-------- Fragmento de lectura

Bueno, en realidad no es mi actividad principal; es solo una de las cosas que hago. Lo único que puedo decir es que yo escribo crítica reflexiva sobre edificios pero no tengo ni idea de cómo la gente la recibe o la usa. Para mí, es un compromiso con la cultura arquitectónica contemporánea, que por supuesto me influye: saber lo que está pasando ahora o hacia dónde vamos. Pero quiero hacerlo de una manera que sea verdaderamente incisiva, no quiero simplemente repetir los modelos o las corrientes. Siempre busco obras que sean capaces de perdurar, que nos sigan interesando dentro de cincuenta años. Las mejores obras de nuestro tiempo.
La palabra «crítica» viene de una palabra griega que significa separar el grano de la paja. Es lo que intentas hacer, evaluar. Y eso teniendo siempre en cuenta que no hay ningún método racional para hacer crítica, es un mito pensar que lo hay. Cuando escribo crítica estudio los edificios muy detenidamente, los experimento —a menudo varias veces—, y luego escribo una reflexión sobre ello.

----------------

[Tareas escritas]
**a.** Según el fragmento, ¿qué significa la palabra griega de la que viene «crítica»?
**b.** Por favor, enumera los pasos que, según el fragmento, sigue quien habla cuando escribe crítica.
**c.** Transcribe el pasaje del fragmento entre «Bueno, en realidad» y «de nuestro tiempo.», ambos incluidos.

-------- Información aportada

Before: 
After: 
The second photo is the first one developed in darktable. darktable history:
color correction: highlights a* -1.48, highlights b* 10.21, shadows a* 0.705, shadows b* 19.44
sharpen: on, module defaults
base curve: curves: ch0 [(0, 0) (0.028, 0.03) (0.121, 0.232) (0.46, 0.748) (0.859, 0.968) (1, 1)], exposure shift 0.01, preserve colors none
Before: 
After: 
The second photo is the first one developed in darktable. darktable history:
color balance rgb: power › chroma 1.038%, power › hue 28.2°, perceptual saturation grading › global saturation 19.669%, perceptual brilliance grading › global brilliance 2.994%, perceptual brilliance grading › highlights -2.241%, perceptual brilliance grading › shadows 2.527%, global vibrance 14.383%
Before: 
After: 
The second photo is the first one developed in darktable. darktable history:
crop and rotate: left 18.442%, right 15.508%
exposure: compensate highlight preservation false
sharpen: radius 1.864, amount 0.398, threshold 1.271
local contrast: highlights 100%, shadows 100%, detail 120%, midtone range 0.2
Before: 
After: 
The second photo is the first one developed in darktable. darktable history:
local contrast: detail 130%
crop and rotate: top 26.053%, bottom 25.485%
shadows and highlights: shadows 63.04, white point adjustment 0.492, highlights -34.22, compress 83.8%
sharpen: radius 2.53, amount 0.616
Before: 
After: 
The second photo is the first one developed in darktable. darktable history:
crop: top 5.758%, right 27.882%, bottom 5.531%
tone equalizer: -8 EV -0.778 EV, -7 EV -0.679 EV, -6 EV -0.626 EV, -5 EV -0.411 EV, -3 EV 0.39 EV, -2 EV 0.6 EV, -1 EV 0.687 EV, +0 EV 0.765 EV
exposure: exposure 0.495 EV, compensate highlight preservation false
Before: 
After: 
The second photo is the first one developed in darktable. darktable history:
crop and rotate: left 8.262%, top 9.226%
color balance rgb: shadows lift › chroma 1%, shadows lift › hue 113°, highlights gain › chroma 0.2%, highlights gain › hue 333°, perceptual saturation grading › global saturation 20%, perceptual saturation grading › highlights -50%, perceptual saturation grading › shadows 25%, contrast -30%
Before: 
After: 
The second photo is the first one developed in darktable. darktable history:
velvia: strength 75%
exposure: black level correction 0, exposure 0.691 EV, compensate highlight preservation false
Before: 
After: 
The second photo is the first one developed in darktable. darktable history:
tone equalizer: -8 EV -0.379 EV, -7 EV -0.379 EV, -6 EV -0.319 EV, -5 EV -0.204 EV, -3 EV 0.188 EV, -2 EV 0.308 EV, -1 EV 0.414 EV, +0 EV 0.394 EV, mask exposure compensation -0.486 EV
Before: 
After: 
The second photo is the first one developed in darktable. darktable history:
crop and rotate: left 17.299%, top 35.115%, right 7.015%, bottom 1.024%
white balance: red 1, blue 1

----------------

[Resultados del ejercicio]
**a.** Significa separar el grano de la paja.

**b.**
- Estudia los edificios muy detenidamente.
- Los experimenta, a menudo varias veces.
- Luego escribe una reflexión sobre ello.

**c.**
Bueno, en realidad no es mi actividad principal; es solo una de las cosas que hago. Lo único que puedo decir es que yo escribo crítica reflexiva sobre edificios pero no tengo ni idea de cómo la gente la recibe o la usa. Para mí, es un compromiso con la cultura arquitectónica contemporánea, que por supuesto me influye: saber lo que está pasando ahora o hacia dónde vamos. Pero quiero hacerlo de una manera que sea verdaderamente incisiva, no quiero simplemente repetir los modelos o las corrientes. Siempre busco obras que sean capaces de perdurar, que nos sigan interesando dentro de cincuenta años. Las mejores obras de nuestro tiempo.